Although 52% deem the bedroom as one of the most essential rooms in the house, only 17% of respondents said they would invest in their bedroom. While 69% spent the most money and time decorating their living room, even though they use it significantly less than other rooms in the home. This shows that people prioritize spending on rooms with higher visibility, such as the living and dining rooms, where their personalities can be reflected to others. However, less attention is placed in the bedroom where 32% of respondents spent the most time in the mornings.
Consumers are increasingly aware of the benefits of quality sleep and the connection between good sleep and better quality of life. Getting the rest needed and recharging batteries can help make a healthier and more productive everyday life. Making the bedroom a soothing place for relaxation helps people sleep well and gives the energy to focus on personal, family and work life. But equally important are the other ‘life’ activities in the bedroom, such as choosing an outfit, getting dressed, or having a place to disconnect.
25% of the residents who responded to the survey said their bedroom was the most unorganised room at home and 28% attributed the disorganisation to having a negative effect on their overall mood. Feeling sleepy was also identified as one of the strongest factors that put them in a bad mood (38%) followed by 27% who felt they don’t have enough time to get ready in the mornings.
Moreover, majority of the respondents (60%) said clothing was the hardest part of their bedroom to organise while 56% made the effort to tidy their bedroom before leaving the house.
To better understand what those solutions could be, IKEA asked respondents to note elements that improved moods in the bedroom.

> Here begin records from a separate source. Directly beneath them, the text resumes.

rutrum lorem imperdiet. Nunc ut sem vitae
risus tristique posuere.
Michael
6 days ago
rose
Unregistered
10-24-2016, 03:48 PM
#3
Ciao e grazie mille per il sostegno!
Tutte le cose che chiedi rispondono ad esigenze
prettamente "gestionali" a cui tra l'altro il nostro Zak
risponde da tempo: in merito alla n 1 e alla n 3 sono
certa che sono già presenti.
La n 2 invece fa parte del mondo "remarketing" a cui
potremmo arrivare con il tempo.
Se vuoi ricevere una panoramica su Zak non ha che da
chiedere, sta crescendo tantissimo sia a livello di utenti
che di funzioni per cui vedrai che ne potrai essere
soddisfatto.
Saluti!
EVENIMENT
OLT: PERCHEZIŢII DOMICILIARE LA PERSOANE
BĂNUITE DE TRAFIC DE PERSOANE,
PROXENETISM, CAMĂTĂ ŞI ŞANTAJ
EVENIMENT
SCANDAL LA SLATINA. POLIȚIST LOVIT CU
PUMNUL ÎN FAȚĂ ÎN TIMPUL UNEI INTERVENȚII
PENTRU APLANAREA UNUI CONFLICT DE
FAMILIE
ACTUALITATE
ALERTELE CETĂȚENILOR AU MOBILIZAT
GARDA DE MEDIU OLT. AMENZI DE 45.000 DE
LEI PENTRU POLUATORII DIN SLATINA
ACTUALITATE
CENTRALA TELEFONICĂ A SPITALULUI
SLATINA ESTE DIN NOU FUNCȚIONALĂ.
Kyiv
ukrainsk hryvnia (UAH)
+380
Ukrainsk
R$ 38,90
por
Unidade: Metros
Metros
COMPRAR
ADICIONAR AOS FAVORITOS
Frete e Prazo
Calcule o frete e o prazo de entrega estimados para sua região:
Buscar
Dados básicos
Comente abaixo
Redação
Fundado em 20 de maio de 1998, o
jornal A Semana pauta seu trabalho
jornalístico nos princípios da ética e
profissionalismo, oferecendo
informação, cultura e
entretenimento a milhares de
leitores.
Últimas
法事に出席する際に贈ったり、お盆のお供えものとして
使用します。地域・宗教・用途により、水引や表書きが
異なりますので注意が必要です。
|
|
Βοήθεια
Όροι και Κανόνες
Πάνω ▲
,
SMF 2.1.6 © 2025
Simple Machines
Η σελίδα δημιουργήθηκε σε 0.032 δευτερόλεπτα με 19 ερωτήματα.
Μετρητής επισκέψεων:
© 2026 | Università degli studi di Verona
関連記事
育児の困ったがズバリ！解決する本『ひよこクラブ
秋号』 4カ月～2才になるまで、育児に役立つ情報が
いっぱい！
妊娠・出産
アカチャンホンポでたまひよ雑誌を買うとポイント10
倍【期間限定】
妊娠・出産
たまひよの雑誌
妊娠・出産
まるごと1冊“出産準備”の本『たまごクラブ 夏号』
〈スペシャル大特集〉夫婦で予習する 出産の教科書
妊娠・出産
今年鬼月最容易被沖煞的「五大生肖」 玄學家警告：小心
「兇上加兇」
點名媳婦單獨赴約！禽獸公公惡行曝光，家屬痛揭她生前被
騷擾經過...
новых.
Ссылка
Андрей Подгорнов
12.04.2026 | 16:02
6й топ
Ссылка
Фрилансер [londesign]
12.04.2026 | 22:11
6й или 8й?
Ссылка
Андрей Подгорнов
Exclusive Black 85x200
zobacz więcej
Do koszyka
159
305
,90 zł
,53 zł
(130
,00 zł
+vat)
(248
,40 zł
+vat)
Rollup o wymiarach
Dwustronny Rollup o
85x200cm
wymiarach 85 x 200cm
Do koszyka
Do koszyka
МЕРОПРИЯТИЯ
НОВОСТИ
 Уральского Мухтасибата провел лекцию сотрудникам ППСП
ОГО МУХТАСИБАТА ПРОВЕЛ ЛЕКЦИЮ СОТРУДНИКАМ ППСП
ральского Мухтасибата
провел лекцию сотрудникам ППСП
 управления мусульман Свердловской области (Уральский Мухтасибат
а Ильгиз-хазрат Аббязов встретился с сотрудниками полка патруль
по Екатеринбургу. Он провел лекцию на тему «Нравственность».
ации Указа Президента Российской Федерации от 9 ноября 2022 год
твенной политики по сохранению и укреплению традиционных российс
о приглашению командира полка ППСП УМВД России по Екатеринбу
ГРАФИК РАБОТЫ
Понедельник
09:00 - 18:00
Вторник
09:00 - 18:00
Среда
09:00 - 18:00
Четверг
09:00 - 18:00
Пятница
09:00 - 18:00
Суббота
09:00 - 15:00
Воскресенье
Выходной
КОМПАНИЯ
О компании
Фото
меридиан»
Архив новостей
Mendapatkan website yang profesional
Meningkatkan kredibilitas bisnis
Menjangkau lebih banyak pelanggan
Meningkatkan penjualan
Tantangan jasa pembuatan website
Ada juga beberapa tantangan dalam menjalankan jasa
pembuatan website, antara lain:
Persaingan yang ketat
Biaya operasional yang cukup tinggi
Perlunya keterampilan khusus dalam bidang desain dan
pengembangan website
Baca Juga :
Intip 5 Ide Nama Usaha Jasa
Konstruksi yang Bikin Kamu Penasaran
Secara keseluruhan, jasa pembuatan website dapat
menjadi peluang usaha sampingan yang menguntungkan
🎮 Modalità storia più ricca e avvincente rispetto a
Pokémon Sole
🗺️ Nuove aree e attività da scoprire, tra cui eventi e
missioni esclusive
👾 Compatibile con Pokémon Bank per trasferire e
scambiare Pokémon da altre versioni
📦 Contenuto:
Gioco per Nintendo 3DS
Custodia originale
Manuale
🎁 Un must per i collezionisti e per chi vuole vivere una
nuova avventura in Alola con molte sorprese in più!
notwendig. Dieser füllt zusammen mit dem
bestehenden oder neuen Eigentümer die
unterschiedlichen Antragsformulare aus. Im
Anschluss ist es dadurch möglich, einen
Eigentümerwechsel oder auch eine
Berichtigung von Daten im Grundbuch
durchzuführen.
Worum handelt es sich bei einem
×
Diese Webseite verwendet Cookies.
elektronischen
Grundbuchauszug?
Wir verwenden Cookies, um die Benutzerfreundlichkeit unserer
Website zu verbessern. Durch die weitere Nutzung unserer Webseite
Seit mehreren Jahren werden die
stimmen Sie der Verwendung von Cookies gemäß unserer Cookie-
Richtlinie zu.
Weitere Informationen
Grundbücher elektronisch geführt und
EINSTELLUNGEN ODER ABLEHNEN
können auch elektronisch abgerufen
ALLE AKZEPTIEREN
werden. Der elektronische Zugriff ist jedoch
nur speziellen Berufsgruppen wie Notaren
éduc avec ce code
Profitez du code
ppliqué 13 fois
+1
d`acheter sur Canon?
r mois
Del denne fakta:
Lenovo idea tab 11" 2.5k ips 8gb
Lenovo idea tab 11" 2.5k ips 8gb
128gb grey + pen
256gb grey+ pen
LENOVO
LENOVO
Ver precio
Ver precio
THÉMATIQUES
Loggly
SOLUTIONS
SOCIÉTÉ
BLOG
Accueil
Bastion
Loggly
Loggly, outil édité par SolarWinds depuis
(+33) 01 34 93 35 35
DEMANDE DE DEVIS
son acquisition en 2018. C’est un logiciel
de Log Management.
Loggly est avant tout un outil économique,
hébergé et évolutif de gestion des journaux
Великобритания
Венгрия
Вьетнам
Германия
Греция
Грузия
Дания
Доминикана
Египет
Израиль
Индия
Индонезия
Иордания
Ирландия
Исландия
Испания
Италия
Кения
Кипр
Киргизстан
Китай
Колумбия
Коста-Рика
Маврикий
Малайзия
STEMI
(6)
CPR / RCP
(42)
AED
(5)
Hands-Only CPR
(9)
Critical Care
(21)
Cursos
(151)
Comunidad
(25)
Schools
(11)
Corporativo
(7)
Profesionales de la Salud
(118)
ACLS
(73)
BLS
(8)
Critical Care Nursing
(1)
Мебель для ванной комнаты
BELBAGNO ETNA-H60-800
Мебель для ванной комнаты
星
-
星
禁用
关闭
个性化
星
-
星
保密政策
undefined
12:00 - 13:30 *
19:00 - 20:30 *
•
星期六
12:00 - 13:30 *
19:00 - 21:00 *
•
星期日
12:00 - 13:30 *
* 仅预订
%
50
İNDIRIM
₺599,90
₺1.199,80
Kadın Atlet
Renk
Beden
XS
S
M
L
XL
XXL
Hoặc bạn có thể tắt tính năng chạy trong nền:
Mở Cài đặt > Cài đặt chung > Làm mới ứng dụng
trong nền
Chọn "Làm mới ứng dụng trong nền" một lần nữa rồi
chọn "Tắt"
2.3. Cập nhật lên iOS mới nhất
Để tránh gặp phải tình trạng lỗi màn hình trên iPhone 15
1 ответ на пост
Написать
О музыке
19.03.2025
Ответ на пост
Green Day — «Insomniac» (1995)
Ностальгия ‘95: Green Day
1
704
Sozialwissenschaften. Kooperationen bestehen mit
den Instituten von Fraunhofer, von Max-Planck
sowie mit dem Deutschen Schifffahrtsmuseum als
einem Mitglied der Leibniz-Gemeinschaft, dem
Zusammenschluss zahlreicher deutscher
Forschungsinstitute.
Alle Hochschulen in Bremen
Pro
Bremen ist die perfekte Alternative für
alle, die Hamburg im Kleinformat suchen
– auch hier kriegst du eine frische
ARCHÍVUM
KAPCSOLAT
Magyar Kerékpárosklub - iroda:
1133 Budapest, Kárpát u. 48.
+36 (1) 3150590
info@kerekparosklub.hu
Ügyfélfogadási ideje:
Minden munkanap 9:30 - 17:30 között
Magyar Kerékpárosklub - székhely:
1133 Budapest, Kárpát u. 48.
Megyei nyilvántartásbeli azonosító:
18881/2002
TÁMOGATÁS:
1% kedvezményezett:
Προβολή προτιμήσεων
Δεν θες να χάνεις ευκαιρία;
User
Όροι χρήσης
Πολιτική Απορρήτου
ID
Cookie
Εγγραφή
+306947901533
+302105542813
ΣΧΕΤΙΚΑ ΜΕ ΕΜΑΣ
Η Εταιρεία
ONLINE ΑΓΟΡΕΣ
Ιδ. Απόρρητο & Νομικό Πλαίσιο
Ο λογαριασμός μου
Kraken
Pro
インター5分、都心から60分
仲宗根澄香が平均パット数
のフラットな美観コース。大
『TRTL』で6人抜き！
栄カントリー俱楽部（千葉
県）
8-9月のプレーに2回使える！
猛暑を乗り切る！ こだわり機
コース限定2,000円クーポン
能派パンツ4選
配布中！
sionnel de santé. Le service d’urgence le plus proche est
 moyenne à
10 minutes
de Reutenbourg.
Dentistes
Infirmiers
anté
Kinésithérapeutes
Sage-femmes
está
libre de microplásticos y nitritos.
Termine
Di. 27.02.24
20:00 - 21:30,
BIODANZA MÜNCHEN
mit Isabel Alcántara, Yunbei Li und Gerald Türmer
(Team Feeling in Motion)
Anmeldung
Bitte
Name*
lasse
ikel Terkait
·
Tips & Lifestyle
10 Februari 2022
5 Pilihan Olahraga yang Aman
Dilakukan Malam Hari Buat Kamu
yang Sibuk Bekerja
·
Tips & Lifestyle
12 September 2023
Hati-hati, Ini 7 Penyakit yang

Room organisation topped the list at 28%, followed by clean sheets at 21% and the right bed or mattress at 15%. Lighting was also a key point as well as colour schemes, scents and art/decor.
IKEA has identified key trends and insights, which have resulted in taking a back-to-basics approach to creating products and solutions that encompass a more holistic view, inclusive of not just comfort, safety and function but mental wellbeing, too.
Many people experience difficulty getting a good night’s sleep because of their daily busy schedules with activities stretching into the evening, leaving little time to wind down. More work, communication, news and entertainment from the outside enter bedrooms than ever before, but the design of the space has not changed much. IKEA identifies creating a relaxing atmosphere and organisation to support healthy routines and rituals as a solution.
Natural light helps people feel and perform better during the day, just as ensuring a dark room helps get better rest when it’s time to sleep. Increasing exposure to natural light during the day and reducing the use of artificial light at night are two of the simplest things that can be done to improve sleep. Managing lighting in the bedroom and increasing people’s confidence in building multi-layered window solutions that work for both day and night in an optimum way are quick improvement tools.
The bedroom is where people sleep, choose an outfit, get dressed and where they seek quiet moments. Lighting must meet all these purposes. One challenge is to strike the right balance between soothing mood lighting, enough illumination to find what is needed and targeted light that’s bright enough to read by. Another is to avoid the blue light from electronic devices. People need options that will help them reduce interacting with sleep-disrupting devices in their bedroom.
People often use music to make their bedroom their personal safe haven, because it helps them create the feeling of home. Lullabies aren’t just for babies; music is a great soother for everyone. IKEA wants to help people understand the power of both sound, vision and touch in creating a feeling of home.
More and more people are living in smaller spaces, which means that not everyone has the luxury of having a room dedicated solely to sleep. People in co-living and single room apartments often need to sleep, eat, study and socialize in the same room. IKEA has created solutions to optimise small spaces to work for multiple activities without limiting comfort.
LIFE BEGINS AT HOME
Making the bedroom a soothing place for relaxation helps people sleep well and gives the energy to focus on personal, family and work life. Today, home, is more than ever being seen as a cocoon – a shelter that provides warmth and security in a world of uncertainty. IKEA has found that with the help of textiles, smart storage solutions and multi-purpose products, people can create an environment that ensures they start each day in the best way possible.